Prof. Wieland Kiess, Tagungspräsident der Deutschen Diabetes-Gesellschaft und Direktor der Universitätsklinik und Poliklinik für Kinder und Jugendliche, wird den Workshop Diabetes moderieren. "Konsequentere Prophylaxe ist der entscheidende Weg, auf dem das zu befürchtenden massenhaften Auftretenden von Diabetes mit seinen mitunter dramatischen Folgen umgangen werden kann", so Kiess. "In den Industrienationen ist die Zuckerkrankheit noch heute die häufigste Ursache für Erblindungen, Amputationen und dialysepflichtige Nierenerkrankungen."

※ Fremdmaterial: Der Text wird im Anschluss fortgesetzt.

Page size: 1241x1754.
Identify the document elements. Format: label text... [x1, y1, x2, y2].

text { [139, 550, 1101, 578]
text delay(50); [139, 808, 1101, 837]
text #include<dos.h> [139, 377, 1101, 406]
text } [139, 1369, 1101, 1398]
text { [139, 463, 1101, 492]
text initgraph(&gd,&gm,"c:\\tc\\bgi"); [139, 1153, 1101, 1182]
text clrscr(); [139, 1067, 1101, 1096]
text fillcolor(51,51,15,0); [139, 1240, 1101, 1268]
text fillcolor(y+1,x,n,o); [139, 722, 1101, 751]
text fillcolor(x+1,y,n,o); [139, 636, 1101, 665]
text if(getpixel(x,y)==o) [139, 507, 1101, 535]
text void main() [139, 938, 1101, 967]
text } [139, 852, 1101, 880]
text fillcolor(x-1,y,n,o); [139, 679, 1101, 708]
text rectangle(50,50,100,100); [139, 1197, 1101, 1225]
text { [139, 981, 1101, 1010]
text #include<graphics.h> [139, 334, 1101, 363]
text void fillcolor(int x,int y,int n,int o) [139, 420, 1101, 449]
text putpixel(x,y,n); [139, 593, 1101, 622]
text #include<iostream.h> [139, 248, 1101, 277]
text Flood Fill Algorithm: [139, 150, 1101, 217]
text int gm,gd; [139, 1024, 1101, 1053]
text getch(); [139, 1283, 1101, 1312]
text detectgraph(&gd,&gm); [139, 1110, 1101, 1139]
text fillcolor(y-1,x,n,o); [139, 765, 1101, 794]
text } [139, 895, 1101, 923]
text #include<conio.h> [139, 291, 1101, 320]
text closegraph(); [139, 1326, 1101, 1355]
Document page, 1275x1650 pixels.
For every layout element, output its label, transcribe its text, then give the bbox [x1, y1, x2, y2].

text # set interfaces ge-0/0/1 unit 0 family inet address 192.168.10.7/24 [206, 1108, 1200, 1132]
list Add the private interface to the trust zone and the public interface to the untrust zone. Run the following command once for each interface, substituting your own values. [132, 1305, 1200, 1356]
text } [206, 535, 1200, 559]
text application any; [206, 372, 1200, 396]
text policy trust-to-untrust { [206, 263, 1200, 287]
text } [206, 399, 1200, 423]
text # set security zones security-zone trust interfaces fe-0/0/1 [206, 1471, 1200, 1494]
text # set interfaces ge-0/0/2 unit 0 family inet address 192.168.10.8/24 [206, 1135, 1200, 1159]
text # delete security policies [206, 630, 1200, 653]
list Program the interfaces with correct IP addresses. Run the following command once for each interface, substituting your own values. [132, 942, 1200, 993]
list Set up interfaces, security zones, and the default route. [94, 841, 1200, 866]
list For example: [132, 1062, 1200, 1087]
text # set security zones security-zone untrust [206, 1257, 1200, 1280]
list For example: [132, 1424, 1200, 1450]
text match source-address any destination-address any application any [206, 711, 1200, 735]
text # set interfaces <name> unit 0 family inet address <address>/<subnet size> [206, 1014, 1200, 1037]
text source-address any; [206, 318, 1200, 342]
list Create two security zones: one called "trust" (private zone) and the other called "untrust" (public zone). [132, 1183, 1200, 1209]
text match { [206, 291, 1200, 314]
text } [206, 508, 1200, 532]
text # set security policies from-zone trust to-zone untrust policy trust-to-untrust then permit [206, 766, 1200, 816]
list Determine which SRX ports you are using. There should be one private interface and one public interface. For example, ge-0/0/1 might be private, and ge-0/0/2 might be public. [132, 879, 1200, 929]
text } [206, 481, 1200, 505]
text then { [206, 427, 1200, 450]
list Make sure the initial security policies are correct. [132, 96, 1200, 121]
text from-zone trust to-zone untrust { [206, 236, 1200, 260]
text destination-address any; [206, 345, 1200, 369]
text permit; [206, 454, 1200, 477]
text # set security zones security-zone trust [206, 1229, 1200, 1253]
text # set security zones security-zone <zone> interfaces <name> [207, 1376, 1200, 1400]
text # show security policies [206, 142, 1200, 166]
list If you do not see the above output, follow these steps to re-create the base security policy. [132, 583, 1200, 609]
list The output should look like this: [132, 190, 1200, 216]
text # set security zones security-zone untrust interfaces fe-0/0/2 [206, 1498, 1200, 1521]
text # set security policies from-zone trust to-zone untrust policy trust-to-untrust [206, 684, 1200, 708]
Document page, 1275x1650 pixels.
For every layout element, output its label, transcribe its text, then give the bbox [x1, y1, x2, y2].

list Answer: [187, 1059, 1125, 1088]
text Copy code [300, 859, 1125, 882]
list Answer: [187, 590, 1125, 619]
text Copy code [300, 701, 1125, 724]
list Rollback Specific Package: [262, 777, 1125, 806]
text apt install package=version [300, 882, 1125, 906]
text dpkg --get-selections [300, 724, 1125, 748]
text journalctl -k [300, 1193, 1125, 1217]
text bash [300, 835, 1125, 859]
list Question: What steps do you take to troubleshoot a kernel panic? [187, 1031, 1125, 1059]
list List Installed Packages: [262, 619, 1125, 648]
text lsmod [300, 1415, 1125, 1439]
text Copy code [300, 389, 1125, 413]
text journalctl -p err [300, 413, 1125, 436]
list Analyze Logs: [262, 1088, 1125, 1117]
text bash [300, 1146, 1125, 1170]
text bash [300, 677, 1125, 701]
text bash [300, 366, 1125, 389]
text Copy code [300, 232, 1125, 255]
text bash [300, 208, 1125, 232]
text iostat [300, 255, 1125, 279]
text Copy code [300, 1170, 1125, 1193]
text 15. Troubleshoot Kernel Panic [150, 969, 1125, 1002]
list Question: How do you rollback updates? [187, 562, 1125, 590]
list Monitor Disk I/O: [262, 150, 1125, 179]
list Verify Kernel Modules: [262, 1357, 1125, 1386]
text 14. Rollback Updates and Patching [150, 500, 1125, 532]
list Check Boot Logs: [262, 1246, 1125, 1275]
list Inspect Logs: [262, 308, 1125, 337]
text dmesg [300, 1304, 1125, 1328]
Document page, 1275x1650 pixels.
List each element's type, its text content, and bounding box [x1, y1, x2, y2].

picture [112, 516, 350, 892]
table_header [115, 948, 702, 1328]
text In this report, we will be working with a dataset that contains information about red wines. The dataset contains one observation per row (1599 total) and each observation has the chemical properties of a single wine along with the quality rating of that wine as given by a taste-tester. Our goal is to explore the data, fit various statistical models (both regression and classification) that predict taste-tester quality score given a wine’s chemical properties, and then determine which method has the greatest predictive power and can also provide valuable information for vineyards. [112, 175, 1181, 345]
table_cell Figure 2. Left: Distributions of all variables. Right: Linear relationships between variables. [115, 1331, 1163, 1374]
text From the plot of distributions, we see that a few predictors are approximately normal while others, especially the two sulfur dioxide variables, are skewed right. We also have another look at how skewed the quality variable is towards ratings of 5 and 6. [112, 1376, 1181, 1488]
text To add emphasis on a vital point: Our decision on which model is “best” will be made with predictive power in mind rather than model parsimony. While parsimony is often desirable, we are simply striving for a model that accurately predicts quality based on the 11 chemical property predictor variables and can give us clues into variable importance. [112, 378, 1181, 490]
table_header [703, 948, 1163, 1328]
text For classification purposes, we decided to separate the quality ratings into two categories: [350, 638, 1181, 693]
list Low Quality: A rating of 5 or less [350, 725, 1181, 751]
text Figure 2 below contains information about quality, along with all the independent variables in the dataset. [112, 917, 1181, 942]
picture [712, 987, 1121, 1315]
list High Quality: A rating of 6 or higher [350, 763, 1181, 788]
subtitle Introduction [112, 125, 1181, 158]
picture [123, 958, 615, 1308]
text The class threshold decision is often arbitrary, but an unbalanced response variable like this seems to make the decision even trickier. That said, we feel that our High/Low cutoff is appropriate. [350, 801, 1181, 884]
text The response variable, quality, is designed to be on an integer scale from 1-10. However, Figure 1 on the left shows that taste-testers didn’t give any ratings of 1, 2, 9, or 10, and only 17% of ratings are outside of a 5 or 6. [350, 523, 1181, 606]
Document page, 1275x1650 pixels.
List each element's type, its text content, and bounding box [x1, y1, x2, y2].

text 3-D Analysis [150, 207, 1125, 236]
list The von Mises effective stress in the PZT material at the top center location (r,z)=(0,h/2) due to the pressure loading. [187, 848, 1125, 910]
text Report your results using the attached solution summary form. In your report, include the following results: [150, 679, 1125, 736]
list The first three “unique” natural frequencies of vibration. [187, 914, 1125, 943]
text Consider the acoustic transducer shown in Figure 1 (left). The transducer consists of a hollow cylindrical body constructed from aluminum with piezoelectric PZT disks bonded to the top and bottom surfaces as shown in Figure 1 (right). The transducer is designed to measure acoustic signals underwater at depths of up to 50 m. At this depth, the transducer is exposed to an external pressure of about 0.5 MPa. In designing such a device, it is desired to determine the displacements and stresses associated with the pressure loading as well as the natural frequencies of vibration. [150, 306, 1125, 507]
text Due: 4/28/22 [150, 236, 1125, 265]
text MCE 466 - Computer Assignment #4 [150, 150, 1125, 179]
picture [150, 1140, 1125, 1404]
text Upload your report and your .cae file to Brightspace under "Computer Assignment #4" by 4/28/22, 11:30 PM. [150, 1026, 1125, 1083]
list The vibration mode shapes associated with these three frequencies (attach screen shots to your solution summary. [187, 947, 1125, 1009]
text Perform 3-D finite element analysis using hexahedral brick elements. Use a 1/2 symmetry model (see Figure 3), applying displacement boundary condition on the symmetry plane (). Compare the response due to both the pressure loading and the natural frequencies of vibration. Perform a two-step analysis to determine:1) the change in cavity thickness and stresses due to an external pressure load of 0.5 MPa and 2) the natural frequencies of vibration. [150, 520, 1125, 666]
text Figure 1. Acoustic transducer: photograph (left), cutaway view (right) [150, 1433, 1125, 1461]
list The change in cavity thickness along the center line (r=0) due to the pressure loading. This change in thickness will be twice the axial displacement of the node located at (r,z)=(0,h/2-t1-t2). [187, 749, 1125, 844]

Die Prävention bildet seit einem Jahr den Rahmen für die medizinische Forschung der Universität Leipzig. "Das Thema erwies sich als programmatisch und kooperationsfördernd", so König. "Und nicht zuletzt ist Prävention ein Themenbereich, dessen Relevanz durch die Demografie nicht mehr zu übersehen ist. Rund die Hälfte der gesamten Krankheitslast wird modifizierbaren Risikofaktoren zugeschrieben. Das Spektrum verschiebt sich dabei immer mehr zu nicht heilbaren chronischen Krankheiten. Hier trifft die klassische Therapie auf ihre Grenzen. Hier treten zunehmend auch Gesundheitsförderung, Prävention und Rehabilitation ins Rampenlicht."